**Given text:**
____

3.11.2014

(DRAFT UNFINISHED) I am not the Great Santini... I am me... a strange meld of slacker dad and Tiger Dad


Chilling online but planning on getting on the bike w Dean
Like ·  ·  · 13 minutes ago via Strava ·

it is true...
I am a Type A Slacker
the Type A Slacker is a strange breed
a twisted combinations of polar opposites
but it is true... I am a Type A Slacker

make that Type A Slacker a parent and well
you get an interesting monster
most parents are monsters
the Type A Slacker Parent is an interesting monsters

I am that interesting monster... the Type A Slacker Dad

I am a type
we are all types
I am a rare and unusual type
my strengths and my weakness dance together

it is tough to be a drill sergeant  to you kids
but most any and all family activities happen with the kids at gunpoint
screen time or one screen incarnation is the default setting of kids today
motivation comes from structure or parental lead activities

this morning came up and almost evaded me
last night I burned the midnight oil as I played with images from the DC Bike Party
was having a good time looking through what I had
there is some tedium
as there are many blurred images which necessitate the redundant task of hitting the delete key




there there is usual a slight cropping and an adjustment of the levels
my post production editing is a minimal process
I try to be fast, efficient, and almost robotic
gotta motor through
instead of sharing a Gwadzilla's Greatest Hits
I like to be generous and document more
and lessen my vanity and less than perfect photos come out as I feel that each person enjoys being representative

so... staying up late caused me to sleep late
rather late
real late
so late that I did not feed my younger son then instruct him to go to Karate this morning

he was up... he was aware of the morning task... he was watching television and lost track of time
so when I woke up he raged on me
like it was my fault
sort of but not really

so I focused on my older son Dean... who climbed back into bed just as he should be starting to get ready
interestingly enough my younger son has a better sense of time and commitment than my older son
Dean is a little happy go lucky while Grant is very matter of fact
so... I was surprised that Grant missed Karate without my assistance but confident that Dean would miss Karate if I did not guide his actions

once Dean's momentum to get suited up/fed/and off to Karate I started to motivate Grant to go for a morning hike with the dog
he was trying to weasel out of it
trying to petition for a shorter distance

then when we finally stepped out the door
Grant being dressed and ready long before me
we ran into Lisa... Lisa was back from the John Eaton Tree Sale and had a schedule for hair cuts for the two of them... this cut our hike short

or did it have to?

____

**To do:**
1/ Revise the blog post, giving everything from "then when we" down to "it have to?" with "hike" changed to "walk".
2/ Say whether each statement agrees with the blog post, answering yes or no and quoting the words that decide it. (a) The writer stayed up late working on images from the DC Bike Party. (b) The writer's post-production editing is a lengthy process. (c) Dean was dressed and ready for the hike long before the writer.
The records that follow have no connection to the text.

**Dataset entries:**

____

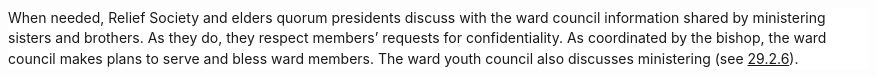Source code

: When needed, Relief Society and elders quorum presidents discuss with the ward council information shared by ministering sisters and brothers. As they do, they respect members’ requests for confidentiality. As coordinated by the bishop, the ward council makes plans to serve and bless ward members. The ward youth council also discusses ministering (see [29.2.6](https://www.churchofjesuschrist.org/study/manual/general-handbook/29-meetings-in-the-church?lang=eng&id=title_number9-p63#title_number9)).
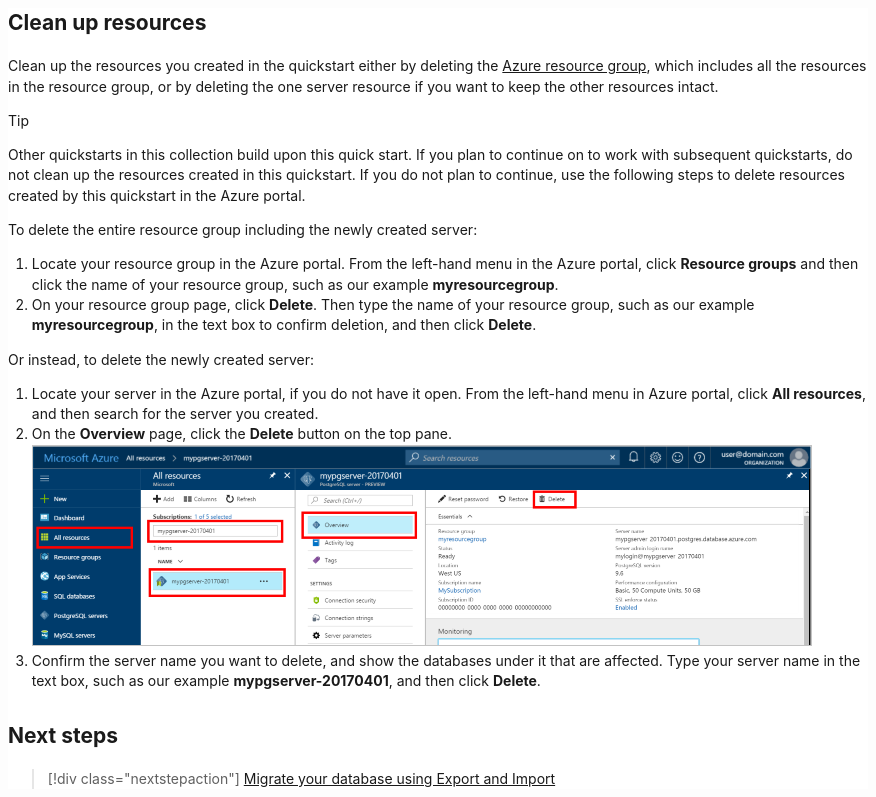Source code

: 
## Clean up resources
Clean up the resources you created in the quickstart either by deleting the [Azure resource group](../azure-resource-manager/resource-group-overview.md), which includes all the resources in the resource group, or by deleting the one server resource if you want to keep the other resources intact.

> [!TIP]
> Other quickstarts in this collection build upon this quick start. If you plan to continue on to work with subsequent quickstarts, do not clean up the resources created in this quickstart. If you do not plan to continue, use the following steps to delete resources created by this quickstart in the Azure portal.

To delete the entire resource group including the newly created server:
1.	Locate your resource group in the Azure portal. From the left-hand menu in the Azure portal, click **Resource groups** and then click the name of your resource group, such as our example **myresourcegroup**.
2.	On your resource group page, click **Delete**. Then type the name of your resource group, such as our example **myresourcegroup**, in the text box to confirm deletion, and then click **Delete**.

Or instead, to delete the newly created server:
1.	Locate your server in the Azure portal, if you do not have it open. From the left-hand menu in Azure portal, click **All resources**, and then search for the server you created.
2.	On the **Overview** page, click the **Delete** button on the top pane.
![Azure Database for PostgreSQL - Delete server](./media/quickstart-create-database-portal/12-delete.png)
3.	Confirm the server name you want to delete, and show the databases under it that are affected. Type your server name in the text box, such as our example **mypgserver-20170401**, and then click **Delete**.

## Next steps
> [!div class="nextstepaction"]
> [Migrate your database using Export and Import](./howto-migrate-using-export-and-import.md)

____

**Answer set:**
1/
then when we finally stepped out the door
Grant being dressed and ready long before me
we ran into Lisa... Lisa was back from the John Eaton Tree Sale and had a schedule for hair cuts for the two of them... this cut our walk short

or did it have to?

2/
(a) Yes: "last night I burned the midnight oil as I played with images from the DC Bike Party"
(b) No: "my post production editing is a minimal process"
(c) No: "Grant being dressed and ready long before me"